━━━ PROVIDED PASSAGE ━━━

At the same time, the individual is labelled as an introvert because they are introverted more often than not, not because they cannot be extraverted. This also means that just because someone is labelled as a feeler, doesn’t automatically mean they cannot be a thinker. Being a thinker or feeler is not at all an indicator of academic or mathematical intelligence. So, having “F” in their abbreviation does not make INFPs stupid when it comes to logic or numbers. They can definitely be as skilled at such things as their equivalents INTPs or INTJs.
And if there’s one thing we all know about INFPs, it’s that they despise being caged in, or trapped inside a box with limited or no access to the rest of the world. So, when we label them as one thing, we are often also limiting them from becoming something else. For INFPs, the sky is absolutely not the limit. These people can thrive in finance and accounting just as much as they can being a therapist.
Upon talking to an INFP accountant friend, I realized how simple things were for them. They referred to what they do with numbered as art. And despite getting a dirty look from them after I scoffed because I thought they were joking at first, I can’t help but agree with them.
Art isn’t as we know it in the most traditional sense of the word. INFPs are creative beings, and they tend to express their creativity through their art. Who is to say that art can be one thing? Why is filmmaking an art, but utilizing a budget efficiently to create a masterpiece with limited resources isn’t?
Before writing this piece, I was okay with not being good at math, because I would often make excuses for myself for being an INFP. But while doing research in order to have a more open viewpoint regarding mathematics, I stumbled upon a YouTube channel of an INFP who loves and is good at math.
The way this kid looks at math is beautiful. He has such exquisite insight, that he turned me into a believer. He believes that math is actually like when we play with a child, and he constantly makes things up, and changes the rules of the game to ensure that he always wins. Mathematics is all about making rules, and changing them until we reach a conclusion that serves our purpose and provides us with answers to the important questions in life, according to Peter.

━━━

● TASK OBJECTIVE:
Copy the stretch of the INFP passage from "At the same" through "INTPs or INTJs." word for word.

━━━ RECORDED DATA ━━━

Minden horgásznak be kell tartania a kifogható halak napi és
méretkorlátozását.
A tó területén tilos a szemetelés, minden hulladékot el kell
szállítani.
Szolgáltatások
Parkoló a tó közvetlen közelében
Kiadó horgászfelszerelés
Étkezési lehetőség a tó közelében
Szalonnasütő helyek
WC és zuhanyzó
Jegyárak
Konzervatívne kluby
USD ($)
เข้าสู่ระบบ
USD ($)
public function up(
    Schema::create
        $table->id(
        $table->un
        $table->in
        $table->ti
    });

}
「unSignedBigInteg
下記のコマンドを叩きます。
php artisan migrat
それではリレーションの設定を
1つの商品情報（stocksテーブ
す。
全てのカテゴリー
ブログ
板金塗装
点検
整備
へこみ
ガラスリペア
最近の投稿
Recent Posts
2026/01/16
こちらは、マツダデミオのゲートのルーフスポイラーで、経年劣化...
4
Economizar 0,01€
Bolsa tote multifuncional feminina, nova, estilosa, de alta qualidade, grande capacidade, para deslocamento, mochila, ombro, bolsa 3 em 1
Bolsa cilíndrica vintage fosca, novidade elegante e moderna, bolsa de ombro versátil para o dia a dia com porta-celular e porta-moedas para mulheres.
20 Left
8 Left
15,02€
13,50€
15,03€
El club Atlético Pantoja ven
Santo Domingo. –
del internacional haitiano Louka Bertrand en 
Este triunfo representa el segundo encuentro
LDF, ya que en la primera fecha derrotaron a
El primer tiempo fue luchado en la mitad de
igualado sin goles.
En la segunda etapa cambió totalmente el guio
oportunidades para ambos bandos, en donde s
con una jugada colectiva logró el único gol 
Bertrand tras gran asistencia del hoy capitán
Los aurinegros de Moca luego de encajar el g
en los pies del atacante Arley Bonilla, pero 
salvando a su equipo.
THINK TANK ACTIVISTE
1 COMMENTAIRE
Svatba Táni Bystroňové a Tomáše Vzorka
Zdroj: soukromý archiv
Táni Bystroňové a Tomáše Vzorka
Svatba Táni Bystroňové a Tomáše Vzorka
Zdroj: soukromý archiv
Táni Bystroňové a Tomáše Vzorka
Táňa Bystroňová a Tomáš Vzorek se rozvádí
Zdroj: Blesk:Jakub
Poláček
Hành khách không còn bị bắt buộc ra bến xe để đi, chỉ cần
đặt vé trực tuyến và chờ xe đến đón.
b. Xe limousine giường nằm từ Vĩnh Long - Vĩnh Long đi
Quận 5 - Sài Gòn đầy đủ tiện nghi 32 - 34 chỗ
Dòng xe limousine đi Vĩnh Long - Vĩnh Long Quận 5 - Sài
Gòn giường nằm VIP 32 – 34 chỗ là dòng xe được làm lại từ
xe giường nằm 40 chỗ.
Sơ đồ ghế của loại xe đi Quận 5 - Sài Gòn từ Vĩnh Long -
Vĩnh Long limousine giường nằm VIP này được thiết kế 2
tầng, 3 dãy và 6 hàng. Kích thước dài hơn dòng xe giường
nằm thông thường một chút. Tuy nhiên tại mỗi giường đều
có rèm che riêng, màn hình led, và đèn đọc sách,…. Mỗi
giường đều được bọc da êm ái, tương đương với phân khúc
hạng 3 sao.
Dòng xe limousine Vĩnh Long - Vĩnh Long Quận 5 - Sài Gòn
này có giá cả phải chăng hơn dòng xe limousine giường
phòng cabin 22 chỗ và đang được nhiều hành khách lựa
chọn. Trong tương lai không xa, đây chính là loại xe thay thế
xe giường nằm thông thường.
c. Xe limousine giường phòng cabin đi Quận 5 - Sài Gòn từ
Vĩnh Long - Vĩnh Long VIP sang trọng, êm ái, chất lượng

━━━

● SOLUTION:
At the same time, the individual is labelled as an introvert because they are introverted more often than not, not because they cannot be extraverted. This also means that just because someone is labelled as a feeler, doesn’t automatically mean they cannot be a thinker. Being a thinker or feeler is not at all an indicator of academic or mathematical intelligence. So, having “F” in their abbreviation does not make INFPs stupid when it comes to logic or numbers. They can definitely be as skilled at such things as their equivalents INTPs or INTJs.